En attendant la sortie officielle de son sixième album "Da", le chanteur togolais King Mensah se démène pour les préparatifs d’un grand concert qui va signer son retour le 26 décembre prochain. Retranché dans une grande maison à la périphérie nord de Lomé pour ses répétitions, l’artiste a accepté pour jeuneafrique.com de revenir sur l’actualité de son pays. Il évoque également ses peines, ses joies…et ses espoirs.
Jeuneafrique.com : Enfin votre sixième album. En quoi est-il différent des autres ?
King Mensah : Mon nouvel album est un opus pour chacun des membres de ma fratrie de six que j’ai baptisé Da (mère, en langue mina). Je l’ai dédié aux femmes. Je parle de ma mère. Et parlant d’elle, je chante la mère Afrique. D’habitude, on dit que “derrière un grand homme se cache une femme”. Je crois qu’il est temps que cette femme prenne le devant de la scène. Les femmes peuvent changer beaucoup de choses dans la vie d’un pays. On ne leur a pas donné la place qu’il faut dans notre société.
Il n’y a que des hommes à tous les postes de responsabilité. Je dis souvent aux femmes que les hommes ne vont pas vous céder la place. Elles doivent aussi se battre. Le souhait de bon nombre de gens était de voir un Noir à la tête des États-Unis. Aujourd’hui, c’est fait. Avant de quitter cette terre, j’aimerais voir une femme diriger ce monde.
Quel regard portez-vous sur la situation politique du Togo ?
Le problème togolais est très simple. On fait croire aux Togolais que les gens du Sud n’aiment pas ceux du Nord et vice versa. C’est du n’importe quoi. Je viens du Sud, mais quand je fais des concerts au Nord, il y a du monde à chaque fois. Ils ne pensent pas que je viens du Sud. Quand il y a un match de football, tu vois tous les Togolais ensemble. La seule chose qui nous sépare, c’est quand il y a une élection présidentielle. C’est là où le politicien fait croire que nous ne nous aimons pas. C’est absurde !
Qu’avez-vous à dire à la jeunesse ?
Les jeunes ont leurs diplômes mais ils ne trouvent rien à faire. D’autres errent dans les rues, cambriolent ou volent. Ils sont sur les taxi-motos. Les gens font des enfants mais n’arrivent pas à les entretenir. Quand vous voyez aujourd’hui les jeunes gens brûler les pneus, marcher tous les week-ends, ce n’est pas parce qu’ils sont derrière Jean-Pierre Fabre ou Gilchrist Olympio. C’est faux. La preuve, c’est que le parti de Gilchrist est désormais au gouvernement, mais les gens sont encore dans les rues.
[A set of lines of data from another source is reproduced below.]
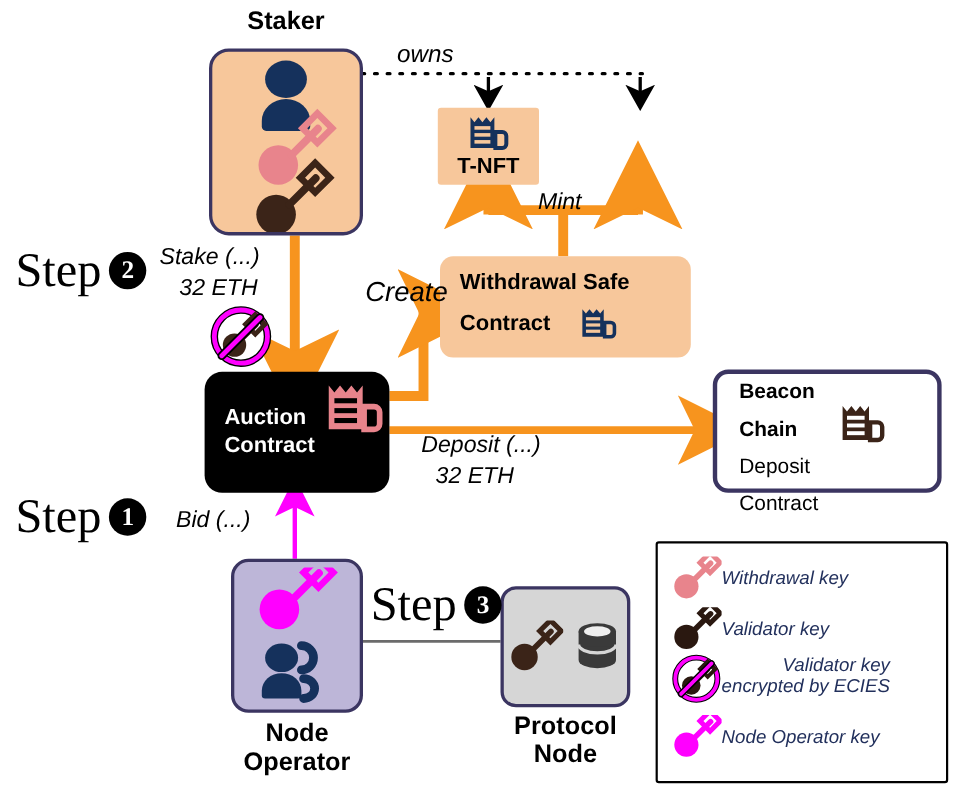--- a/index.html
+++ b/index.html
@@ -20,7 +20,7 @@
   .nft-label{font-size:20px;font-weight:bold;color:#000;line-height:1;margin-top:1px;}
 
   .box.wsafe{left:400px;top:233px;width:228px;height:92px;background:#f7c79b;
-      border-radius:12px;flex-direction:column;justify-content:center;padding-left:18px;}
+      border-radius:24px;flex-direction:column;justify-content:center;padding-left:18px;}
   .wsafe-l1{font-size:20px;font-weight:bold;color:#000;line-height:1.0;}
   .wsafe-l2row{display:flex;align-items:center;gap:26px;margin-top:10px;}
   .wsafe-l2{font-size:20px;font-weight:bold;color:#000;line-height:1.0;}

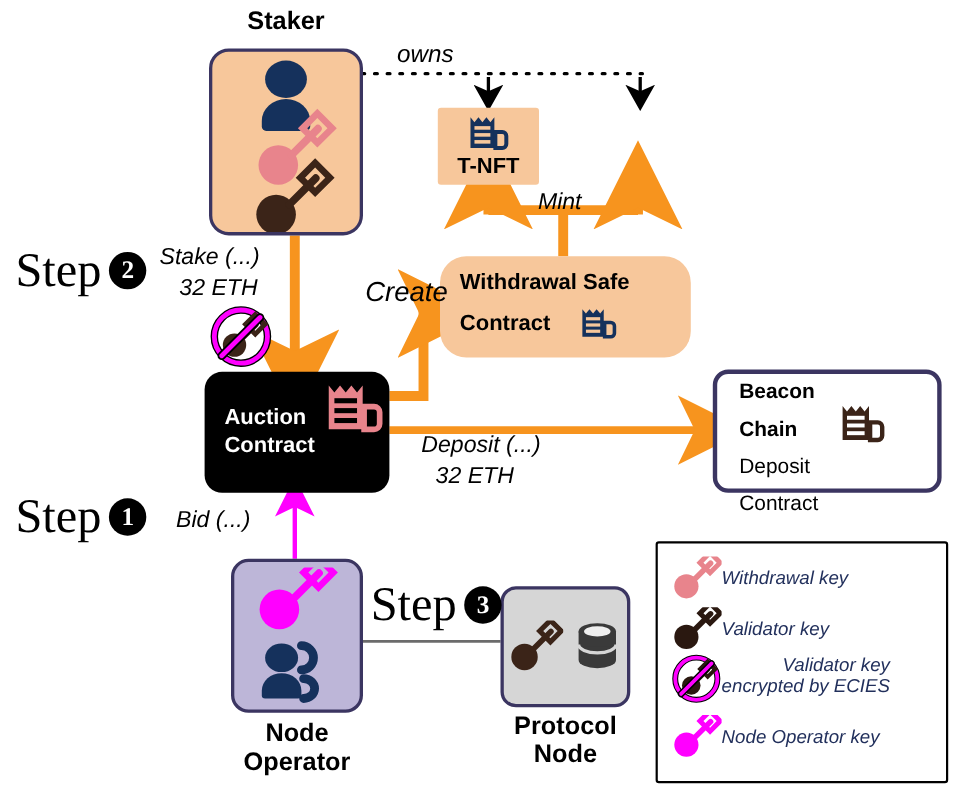--- a/index.html
+++ b/index.html
@@ -69,7 +69,7 @@
 
   
   .legend{position:absolute;left:596px;top:492px;width:262px;height:216px;
-      background:#fff;border:2px solid #000;border-radius:3px;text-align:right;}
+      background:#fff;border:2px solid #000;border-radius:3px;}
   .leg-row{position:absolute;display:flex;align-items:center;}
   .leg-ico{width:46px;height:40px;position:relative;flex:none;}
   .leg-txt{font-style:italic;font-size:17px;color:#22305c;line-height:1.12;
Pourquoi ? Parce que les populations restent misérables. La misère est le principal problème des Togolais. Si le gouvernement arrive à créer des emplois, si chacun pouvait se soigner, manger à sa faim, les pleurs et les colères se dissiperaient. Mais j’ai l’impression que nos dirigeants sont un peu myopes. Moi, je ne peux que passer un message d’espoir à cette jeunesse sacrifiée.
Quel bilan faites-vous du cinquantenaire des indépendances, notamment en ce qui concerne le Togo ?
Mon père est décédé il y a 25 ans, mais si on le réveille aujourd'hui, il pourra rentrer à la maison sans avoir à demander son chemin à personne. Il n'y a pas eu de grands changements ! Qu'est-ce qu'on entend par indépendance ? C'est être libre. C’est d’arriver à se prendre en charge soi-même. Les enfants sont à la maison parce que les parents n’ont pas les moyens de les envoyer à l’école. Et on va commencer à fêter, en se disant qu’on est indépendants ? C’est aberrant. Nous devons faire un bilan et en tirer les conséquences plutôt que de jubiler et de faire une fête qui n’a pas de raison d’être.
Quels sont vos espoirs de voir le pays décoller ?
Je crains de refaire le même bilan les prochaines années. Prenons juste un exemple. Mon dernier album n’est pas officiellement sorti. Mais certains l’ont déjà piraté. C'est la preuve qu'il y a un problème ! Il faut qu’il y ait une volonté politique afin que le changement tant souhaité dans ce pays puisse voir le jour.